*** Opening Exercise input ***

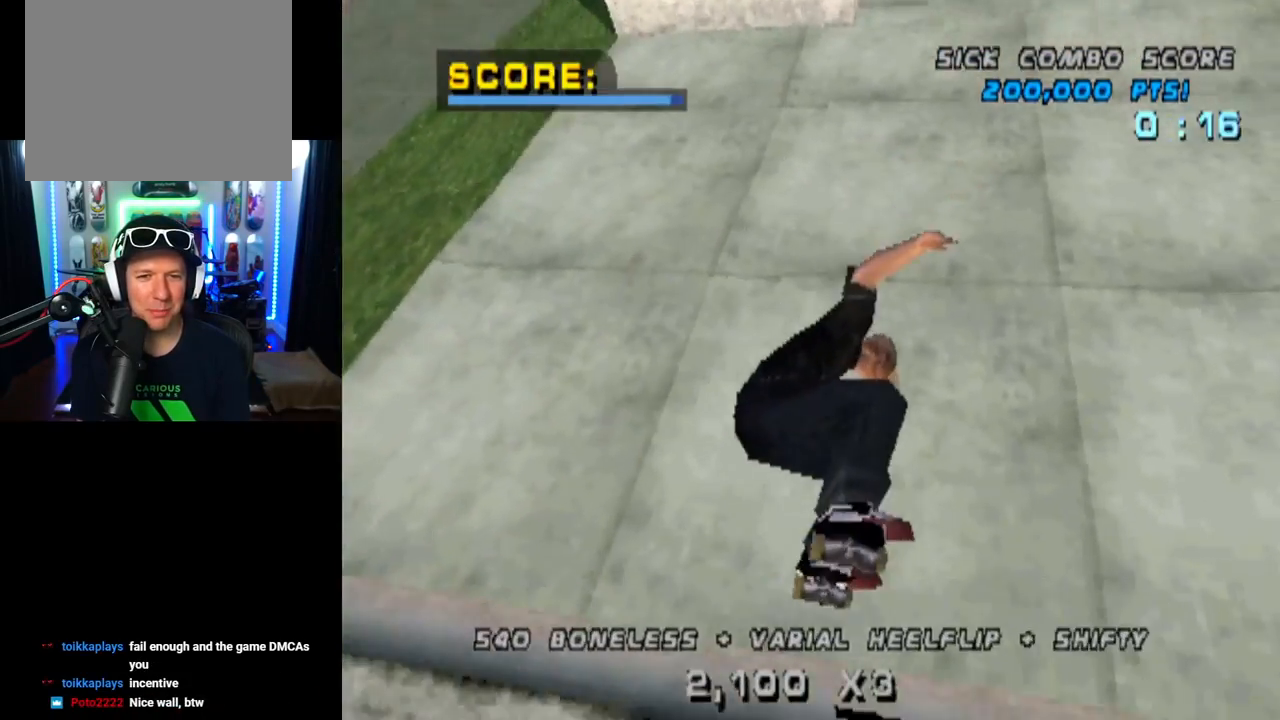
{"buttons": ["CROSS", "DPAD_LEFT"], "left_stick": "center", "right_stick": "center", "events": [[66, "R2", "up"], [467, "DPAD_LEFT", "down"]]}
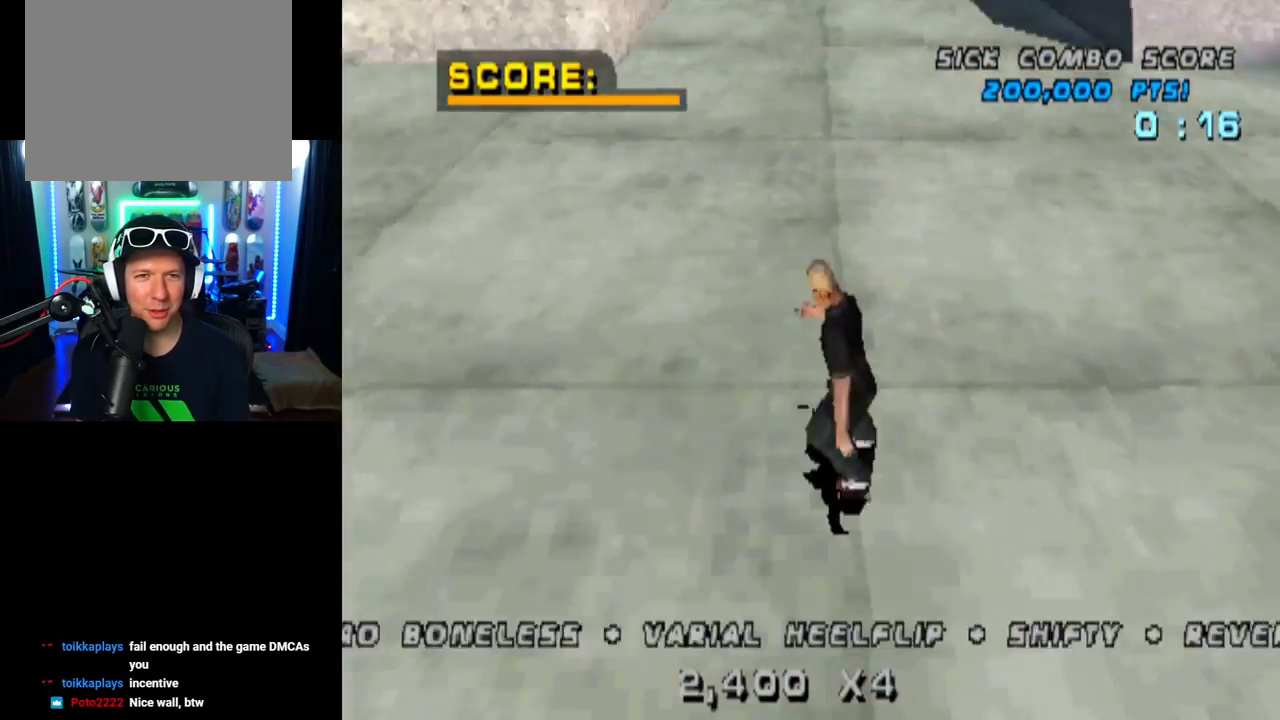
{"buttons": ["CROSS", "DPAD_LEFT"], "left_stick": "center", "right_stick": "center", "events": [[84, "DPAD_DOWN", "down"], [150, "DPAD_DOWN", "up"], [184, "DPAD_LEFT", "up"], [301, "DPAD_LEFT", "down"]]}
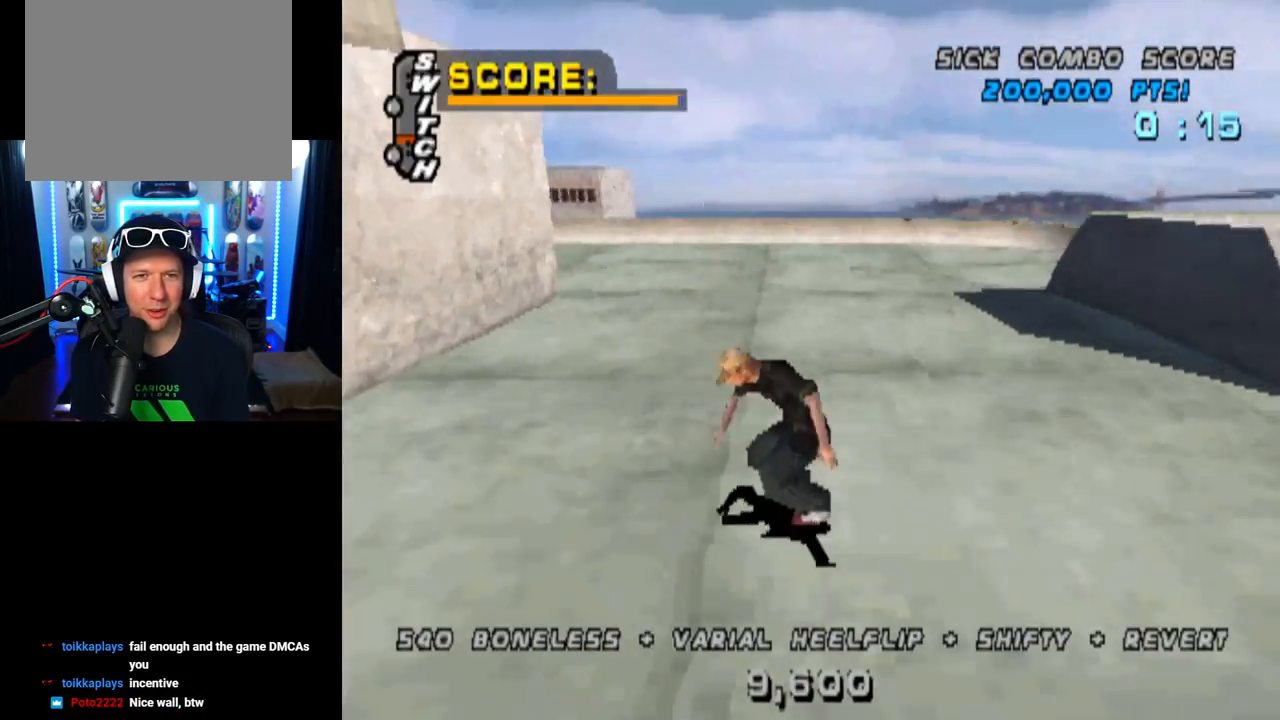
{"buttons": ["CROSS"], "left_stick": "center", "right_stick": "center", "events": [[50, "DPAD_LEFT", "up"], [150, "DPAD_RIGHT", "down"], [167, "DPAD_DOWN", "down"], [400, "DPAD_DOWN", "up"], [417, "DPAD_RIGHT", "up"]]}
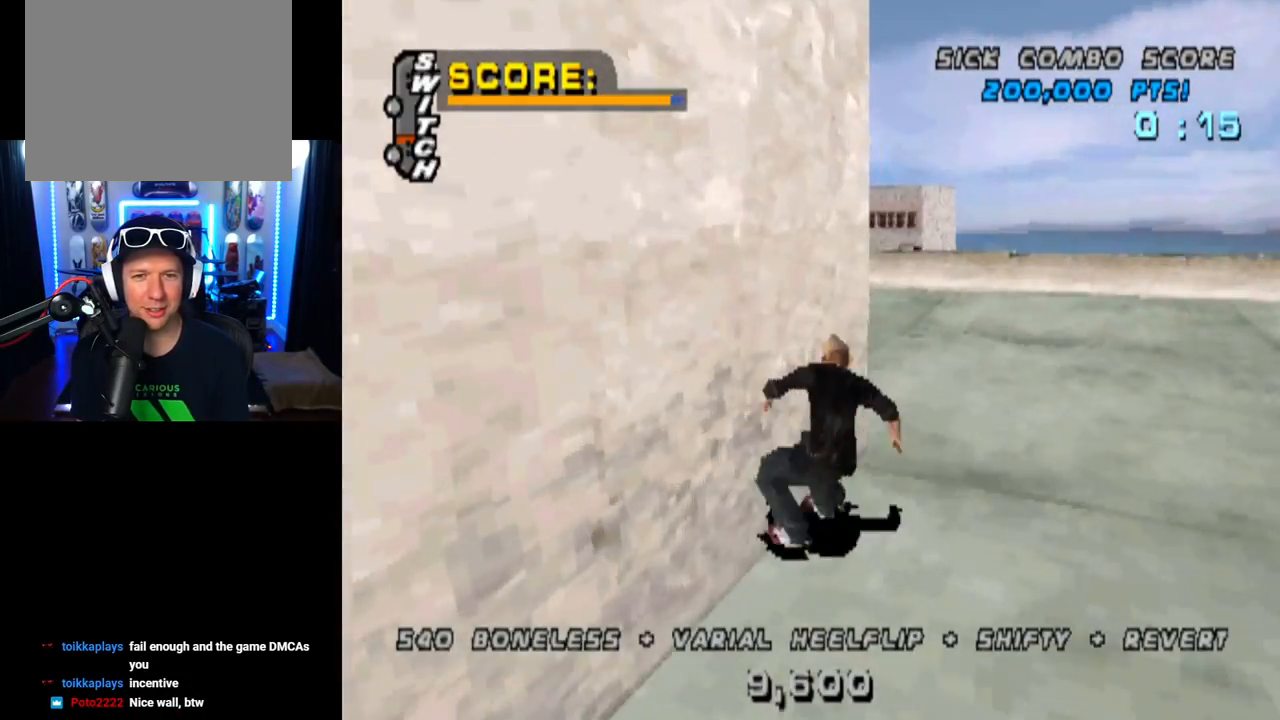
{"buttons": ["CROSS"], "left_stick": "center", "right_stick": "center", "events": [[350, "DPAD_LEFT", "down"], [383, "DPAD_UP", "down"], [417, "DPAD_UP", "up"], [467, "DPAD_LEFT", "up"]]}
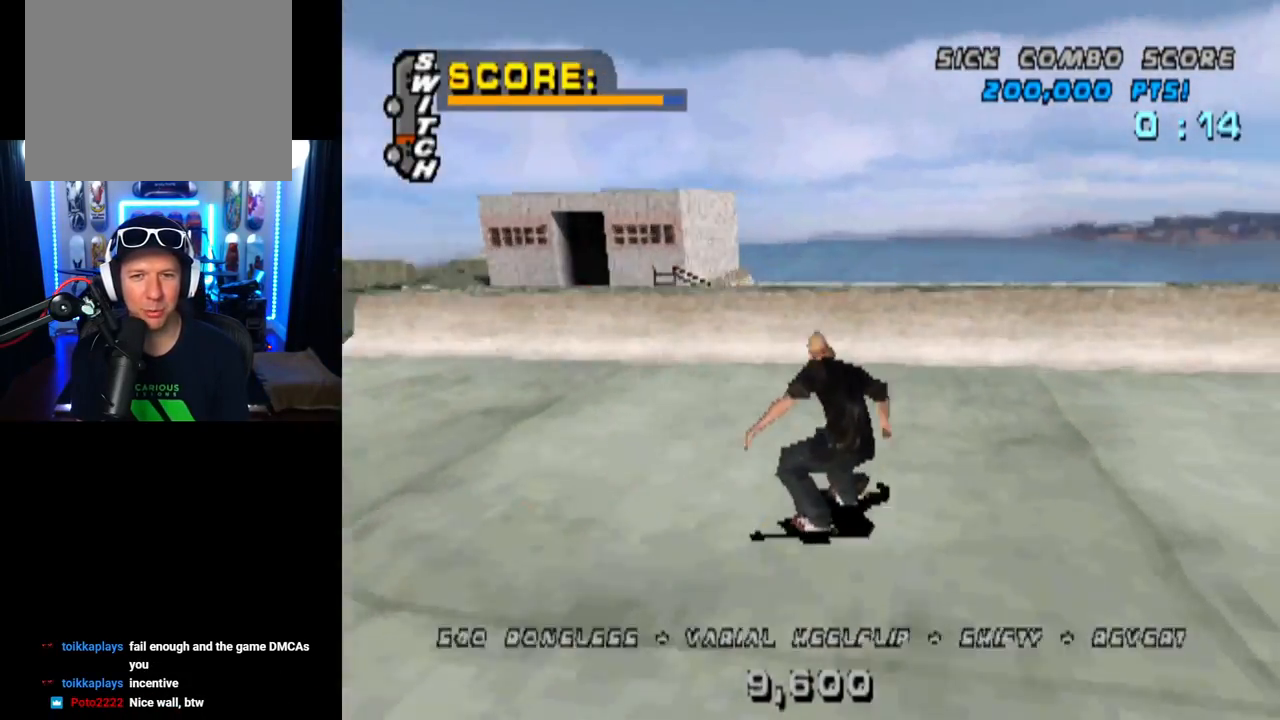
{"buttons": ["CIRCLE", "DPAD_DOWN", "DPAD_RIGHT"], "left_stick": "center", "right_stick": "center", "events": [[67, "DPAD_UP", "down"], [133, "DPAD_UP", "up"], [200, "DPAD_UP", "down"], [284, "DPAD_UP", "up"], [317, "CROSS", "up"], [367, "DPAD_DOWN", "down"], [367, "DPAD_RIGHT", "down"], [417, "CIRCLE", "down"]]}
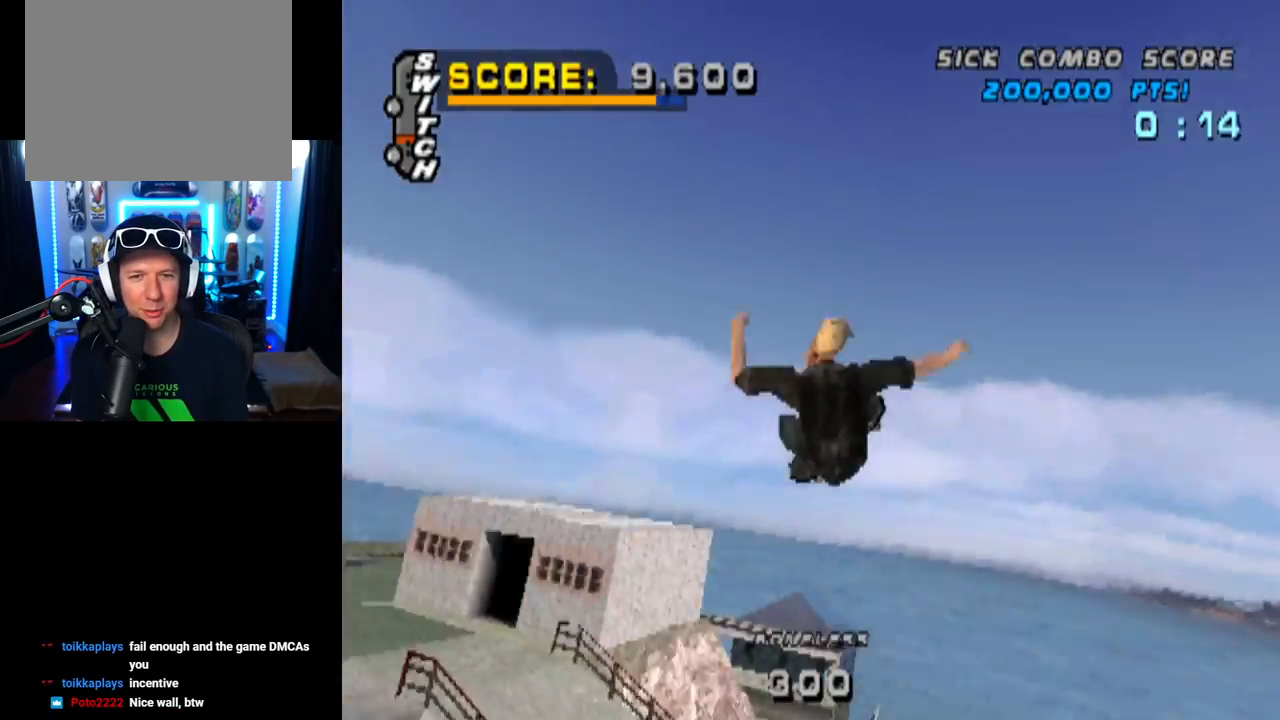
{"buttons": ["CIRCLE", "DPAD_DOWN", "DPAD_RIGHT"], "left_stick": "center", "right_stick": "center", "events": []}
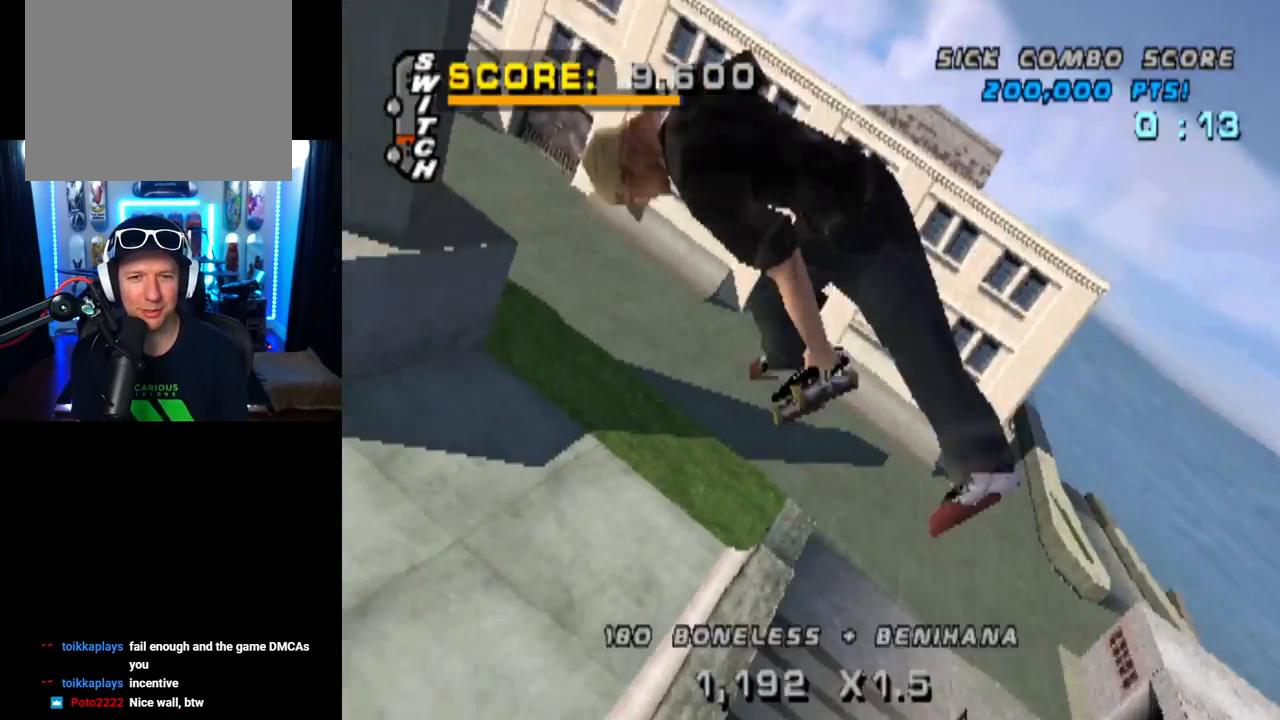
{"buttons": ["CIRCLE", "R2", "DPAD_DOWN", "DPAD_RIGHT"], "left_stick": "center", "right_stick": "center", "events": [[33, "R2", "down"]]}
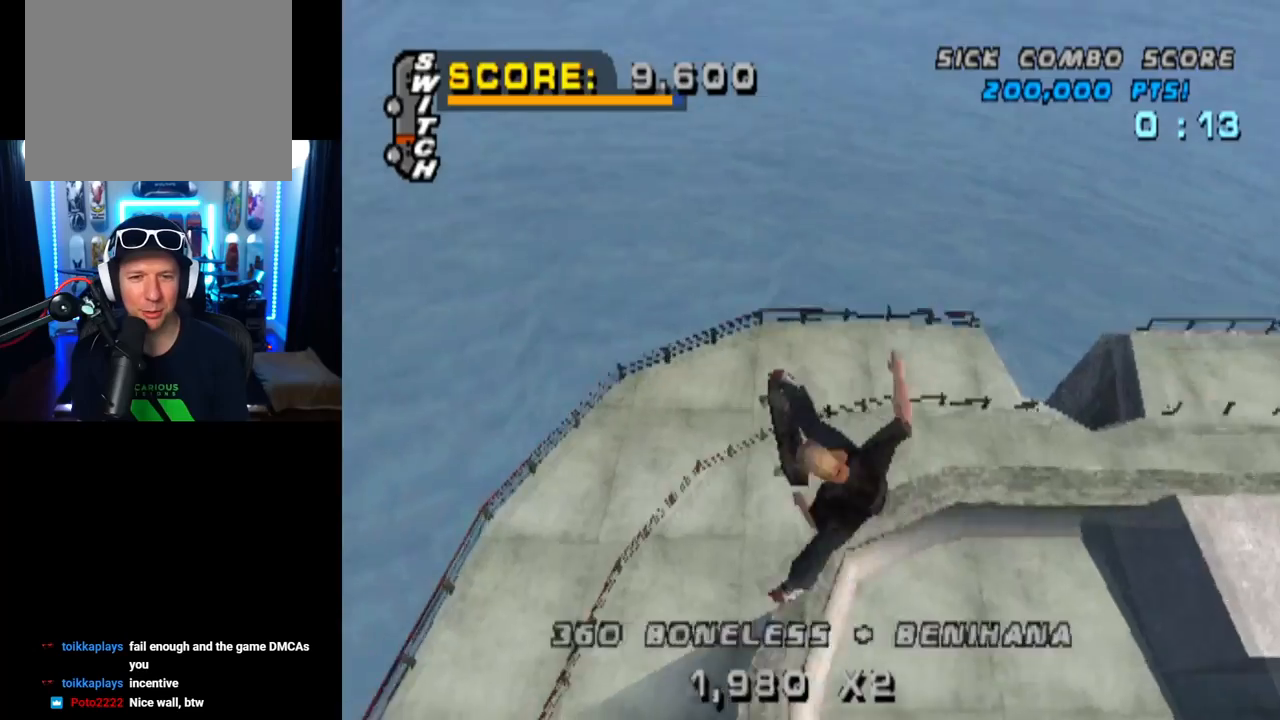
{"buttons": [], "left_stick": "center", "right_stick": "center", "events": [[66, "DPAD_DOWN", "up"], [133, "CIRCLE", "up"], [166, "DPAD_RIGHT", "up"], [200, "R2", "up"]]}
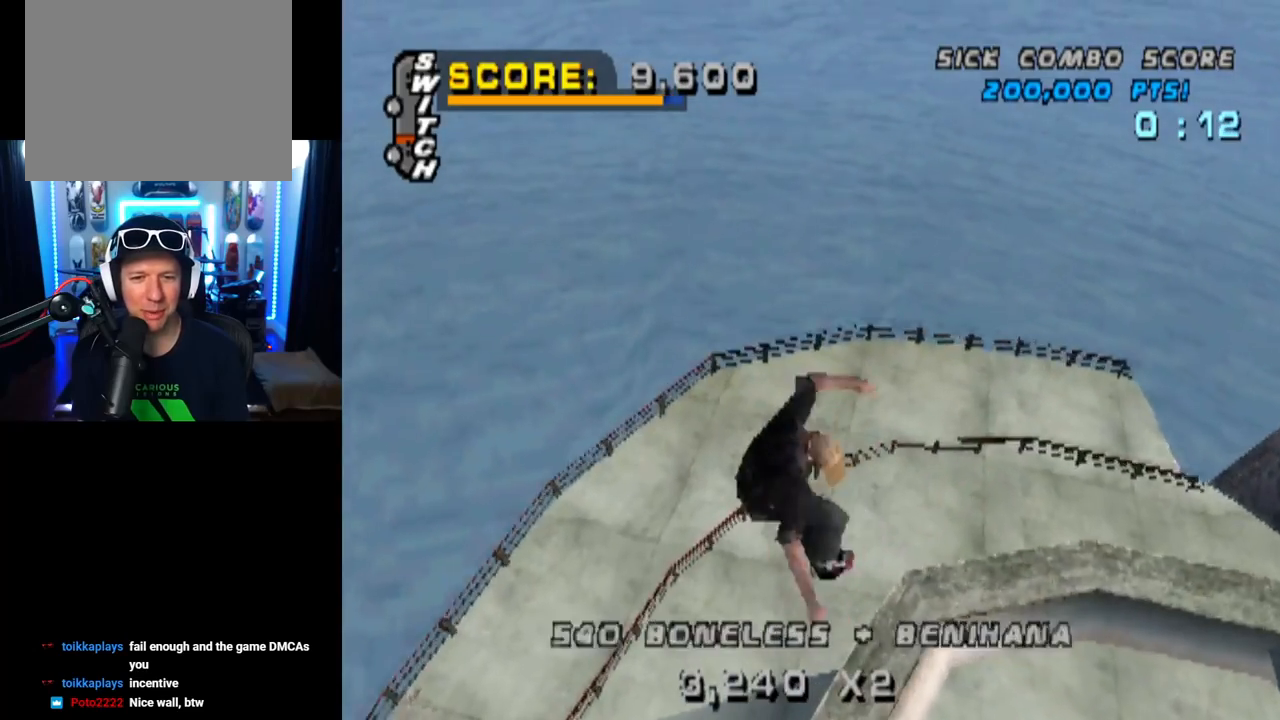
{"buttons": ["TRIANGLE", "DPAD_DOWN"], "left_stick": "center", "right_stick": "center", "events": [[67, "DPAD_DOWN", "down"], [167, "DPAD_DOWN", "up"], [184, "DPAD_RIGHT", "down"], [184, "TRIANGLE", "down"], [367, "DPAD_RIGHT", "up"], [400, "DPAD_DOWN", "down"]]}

*** Closing Exercise input ***

• Assigned task
Your copy must hold every record above in its exact wording and must hold no pictures.

• Task response
{"buttons": ["CROSS", "DPAD_LEFT"], "left_stick": "center", "right_stick": "center", "events": [[66, "R2", "up"], [467, "DPAD_LEFT", "down"]]}
{"buttons": ["CROSS", "DPAD_LEFT"], "left_stick": "center", "right_stick": "center", "events": [[84, "DPAD_DOWN", "down"], [150, "DPAD_DOWN", "up"], [184, "DPAD_LEFT", "up"], [301, "DPAD_LEFT", "down"]]}
{"buttons": ["CROSS"], "left_stick": "center", "right_stick": "center", "events": [[50, "DPAD_LEFT", "up"], [150, "DPAD_RIGHT", "down"], [167, "DPAD_DOWN", "down"], [400, "DPAD_DOWN", "up"], [417, "DPAD_RIGHT", "up"]]}
{"buttons": ["CROSS"], "left_stick": "center", "right_stick": "center", "events": [[350, "DPAD_LEFT", "down"], [383, "DPAD_UP", "down"], [417, "DPAD_UP", "up"], [467, "DPAD_LEFT", "up"]]}
{"buttons": ["CIRCLE", "DPAD_DOWN", "DPAD_RIGHT"], "left_stick": "center", "right_stick": "center", "events": [[67, "DPAD_UP", "down"], [133, "DPAD_UP", "up"], [200, "DPAD_UP", "down"], [284, "DPAD_UP", "up"], [317, "CROSS", "up"], [367, "DPAD_DOWN", "down"], [367, "DPAD_RIGHT", "down"], [417, "CIRCLE", "down"]]}
{"buttons": ["CIRCLE", "DPAD_DOWN", "DPAD_RIGHT"], "left_stick": "center", "right_stick": "center", "events": []}
{"buttons": ["CIRCLE", "R2", "DPAD_DOWN", "DPAD_RIGHT"], "left_stick": "center", "right_stick": "center", "events": [[33, "R2", "down"]]}
{"buttons": [], "left_stick": "center", "right_stick": "center", "events": [[66, "DPAD_DOWN", "up"], [133, "CIRCLE", "up"], [166, "DPAD_RIGHT", "up"], [200, "R2", "up"]]}
{"buttons": ["TRIANGLE", "DPAD_DOWN"], "left_stick": "center", "right_stick": "center", "events": [[67, "DPAD_DOWN", "down"], [167, "DPAD_DOWN", "up"], [184, "DPAD_RIGHT", "down"], [184, "TRIANGLE", "down"], [367, "DPAD_RIGHT", "up"], [400, "DPAD_DOWN", "down"]]}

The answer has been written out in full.